Louise Ware goes to The Grand Theatre Leeds to see Pygmalion …
Whilst we are all familiar with My Fair Lady, not everyone knows that it was based on George Bernard Shaw’s Pygmalion.
Pygmalion follows the story of cockney working class Eliza Doolittle, an East End flower girl, and professor Henry Higgins, a speech professor. Higgins responds to a challenge and bets that he can turn this squawking East End girl into a West End lady who could be passed off as an aristocrat. What starts off as a simple exercise becomes a sideways look at the class system in Edwardian Britain.
Bernard Shaw wrote Pygmalion in 1912, offering a vision of a classless future. It was first performed 100 years ago this year. In the lead up to its opening rumours were rife about its scandalous content.
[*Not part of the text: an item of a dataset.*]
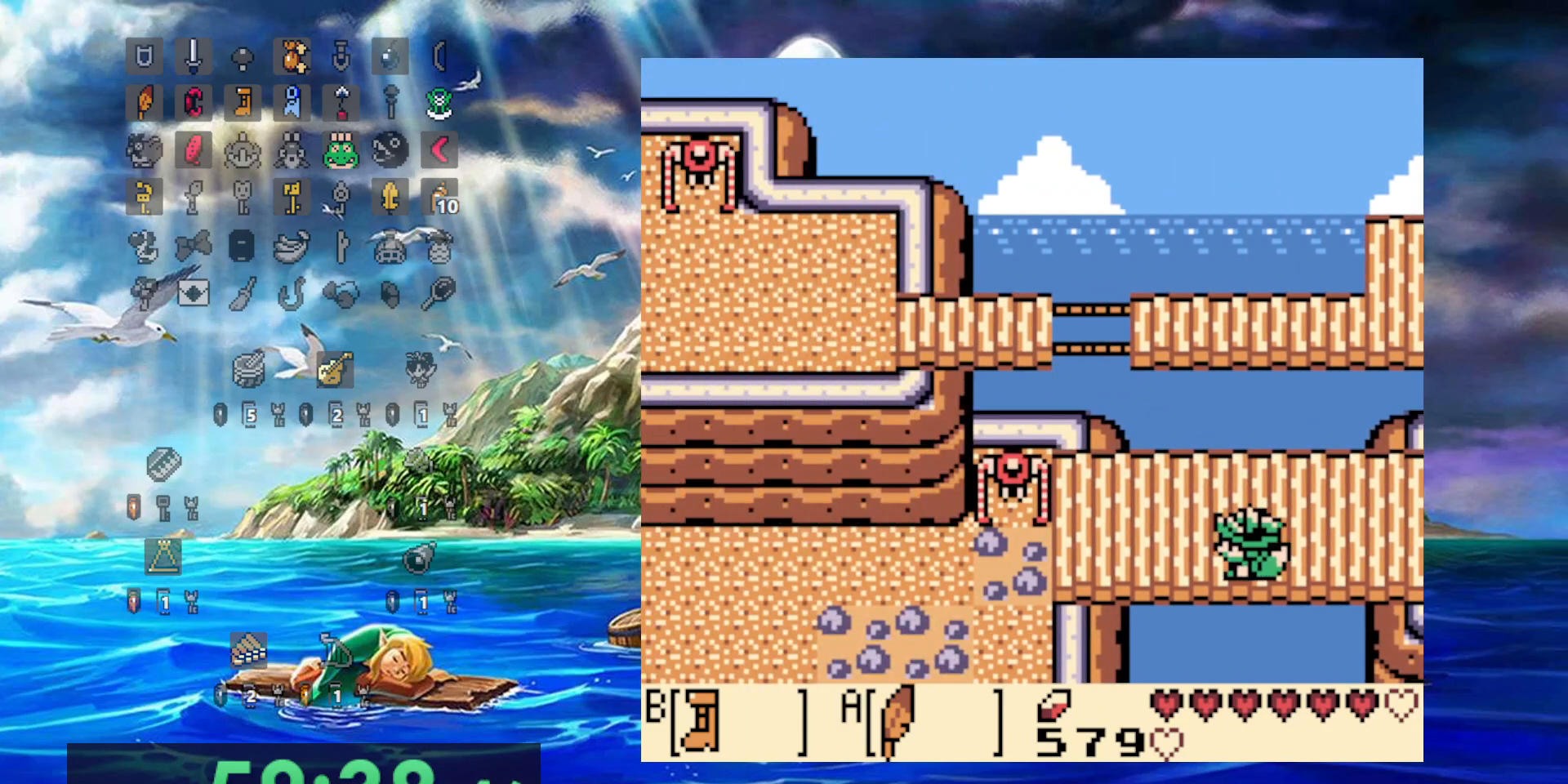
{"buttons": ["B", "DPAD_LEFT"], "events": []}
It’s easy to understand why the play is still around a century on as it is an absolute delight.
The programme reminds us that the play asks questions that were not valid questions 100 years ago. Modern audiences may be looking for the Hollywood happy ending, where pupil Eliza marries teacher Henry Higgins – but throughout his life, the writer Shaw continually objected to this romantic notion and saw feminine equality as Eliza having employment.
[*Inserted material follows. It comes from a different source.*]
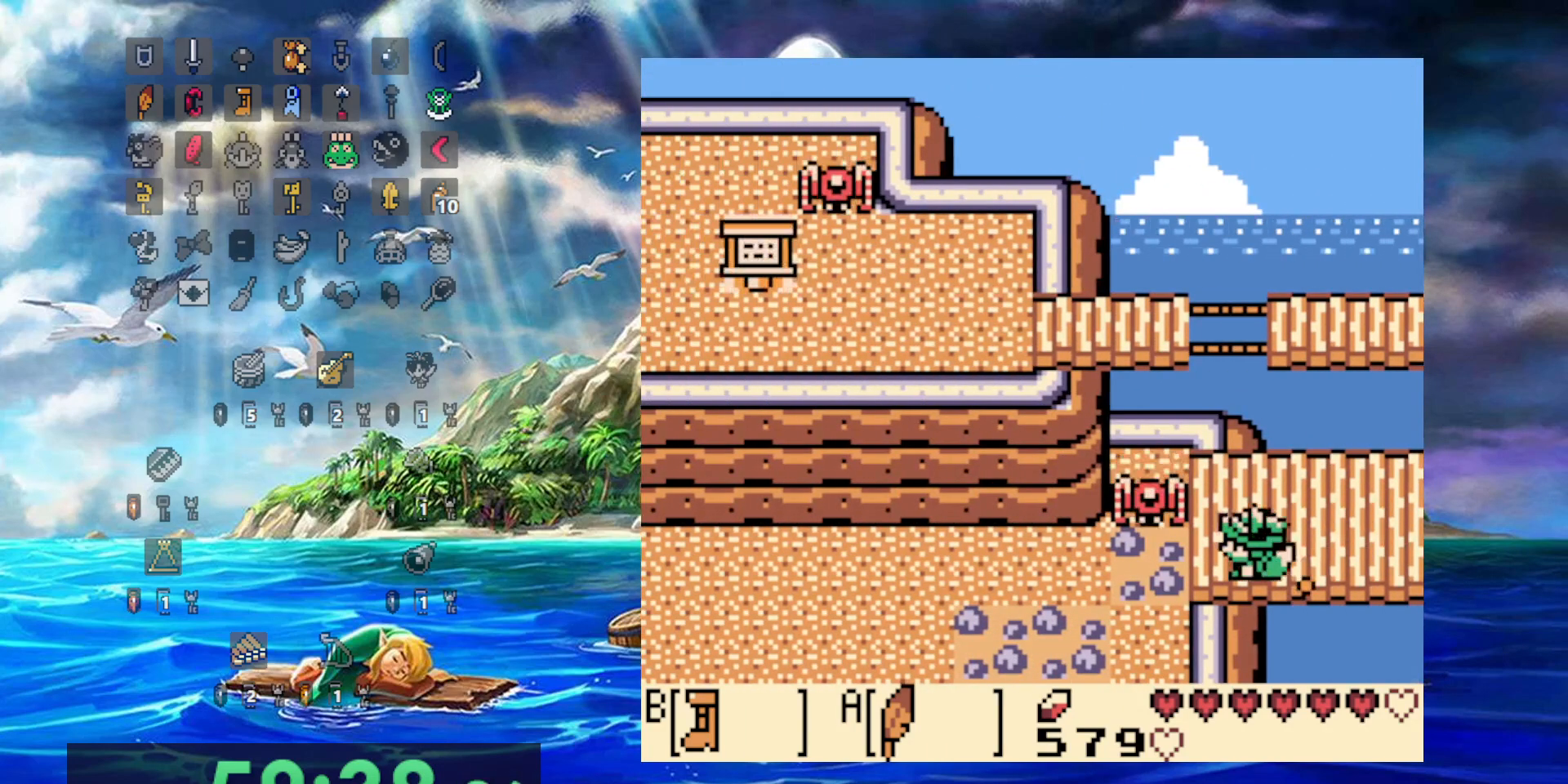
{"buttons": ["B", "DPAD_LEFT"], "events": []}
Alistair McGowan played Higgins alongside Rachel Barry as Eliza. Towards end of the second half of the play there is a particularly long stretch of dialogue between Eliza and Henry with no set changes, and even then there were very few people shuffling in their seats.
A highlight for me was the setting. This was my first time to the Grand theatre. It is beautiful. For anyone that has not been to the Grand yet, I recommend you go and see anything just to enjoy the theatre itself. I was lucky enough to meet the PR lady behind the grand, who exudes passion about the place and it rubbed off on me. I’ll be back.